* _Given instruction A_: Convert the listing, starting at the line containing "45: none -> 2:46" and ending at the last line of the listing, into a Markdown table with the columns Row and Line. Leave out blank lines and pictures.

* _Document passage_:
——
It all boils down to whether we see children as their own human beings of whom we are guardians during their vulnerable years, or if we see them as our possessions. No surprise, from the responses, MDC'ers see children as autonomous human beings. We all seem to have rules about clothes that pertain to keeping the children safe from weather or physical hazards, and to some degree to learning when a certain type of clothing is appropriate, but that the child can within those bounds express his or her own taste and style.
Like most here, our own house rules are pretty much the clothes must be appropriate to the weather, and you have to wear underpants or shorts (or thick tights) under a skirt. Hey, who am I to give fashion advice? For me, it's a big fashion day if my bandana (worn to cover my gray and usually messy hair) matches my shirt! Besides, who wants the hassle of arguing over clothes, especially if the kid has actually dressed himself? When I tell the kids they aren't allowed to do certain things, I feel there should always be a good explanation for why. And if the best reason for "why can't I wear this?" is "because I think those socks look silly with that dress" then that just isn't a good enough reason.
My mother-in-law is really INTO clothes, and she loves to buy clothes for the kids. My daughter really enjoys the clothes, but when she is given an "outfit" she ends up mixing and matching as she pleases. So it causes some bad feelings: MIL sees DD in some crazy get-up and feels personally rejected because she thinks DD doesn't like her gift because she isn't wearing it the "right" way. DD feels personally rejected because she feels Grammy doesn't like her because Grammy insults the way she dresses.
——
* _Information shown_:
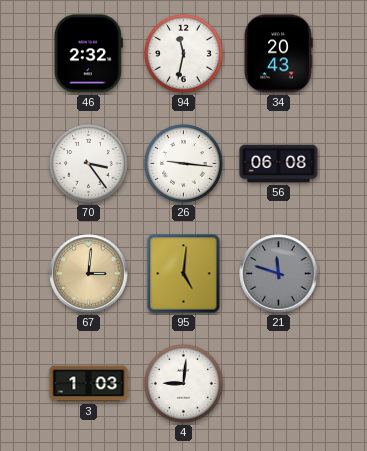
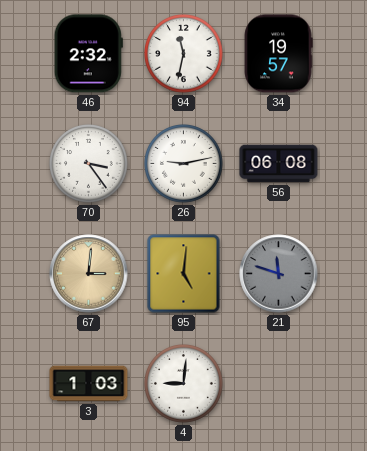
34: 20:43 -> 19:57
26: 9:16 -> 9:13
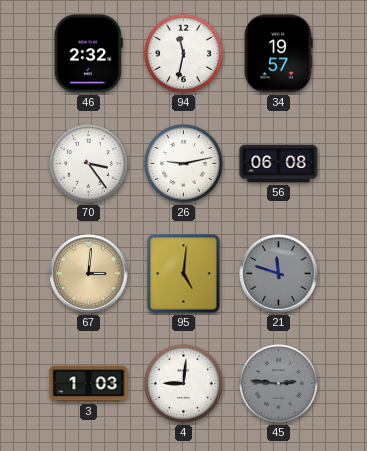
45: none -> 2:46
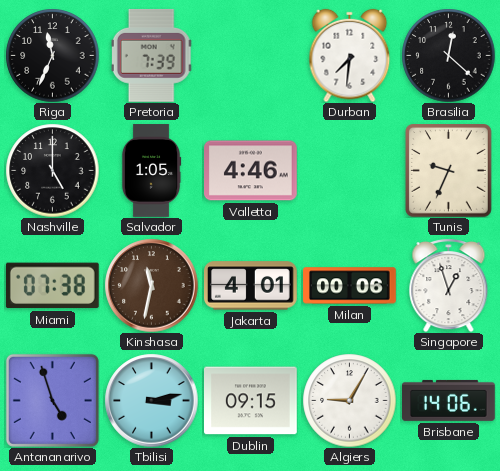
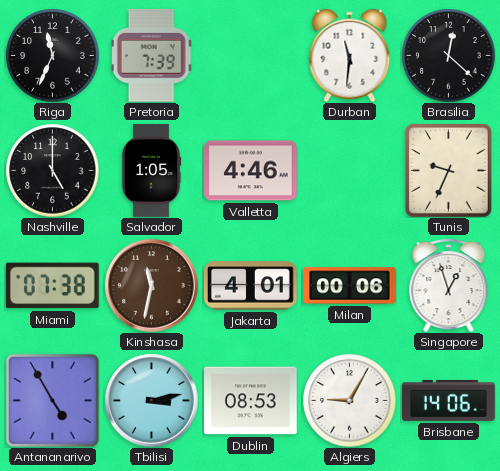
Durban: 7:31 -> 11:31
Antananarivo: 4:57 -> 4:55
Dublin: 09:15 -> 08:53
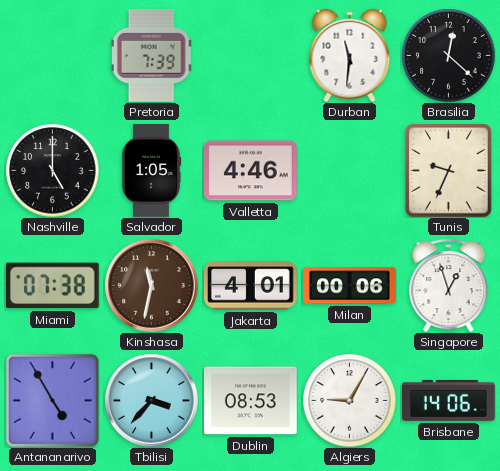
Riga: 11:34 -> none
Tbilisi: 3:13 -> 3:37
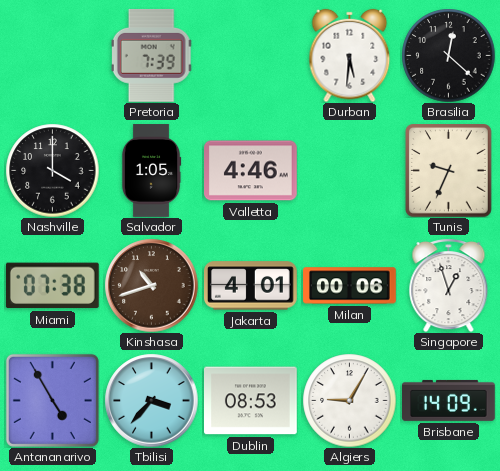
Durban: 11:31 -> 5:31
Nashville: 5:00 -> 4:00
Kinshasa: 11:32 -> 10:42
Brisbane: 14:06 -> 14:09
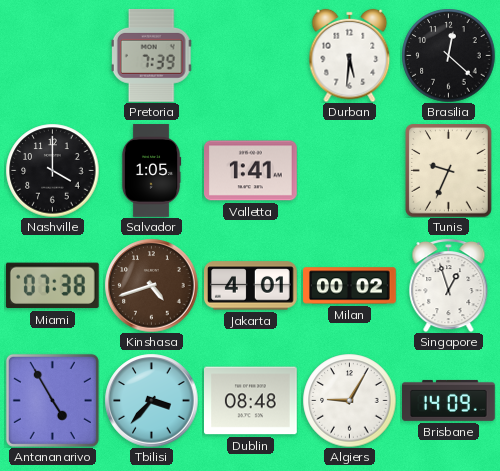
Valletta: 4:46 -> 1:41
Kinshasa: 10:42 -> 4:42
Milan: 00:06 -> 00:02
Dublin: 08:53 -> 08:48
——
* _Given instruction B_: According to the forum thread, what must be worn under a skirt in the poster's house?

* _Written response A_:
| Row | Line |
|---|---|
| 1 | 45: none -> 2:46 |
| 2 | Durban: 7:31 -> 11:31 |
| 3 | Antananarivo: 4:57 -> 4:55 |
| 4 | Dublin: 09:15 -> 08:53 |
| 5 | Riga: 11:34 -> none |
| 6 | Tbilisi: 3:13 -> 3:37 |
| 7 | Durban: 11:31 -> 5:31 |
| 8 | Nashville: 5:00 -> 4:00 |
| 9 | Kinshasa: 11:32 -> 10:42 |
| 10 | Brisbane: 14:06 -> 14:09 |
| 11 | Valletta: 4:46 -> 1:41 |
| 12 | Kinshasa: 10:42 -> 4:42 |
| 13 | Milan: 00:06 -> 00:02 |
| 14 | Dublin: 08:53 -> 08:48 |

* _Written response B_: Underpants or shorts (or thick tights).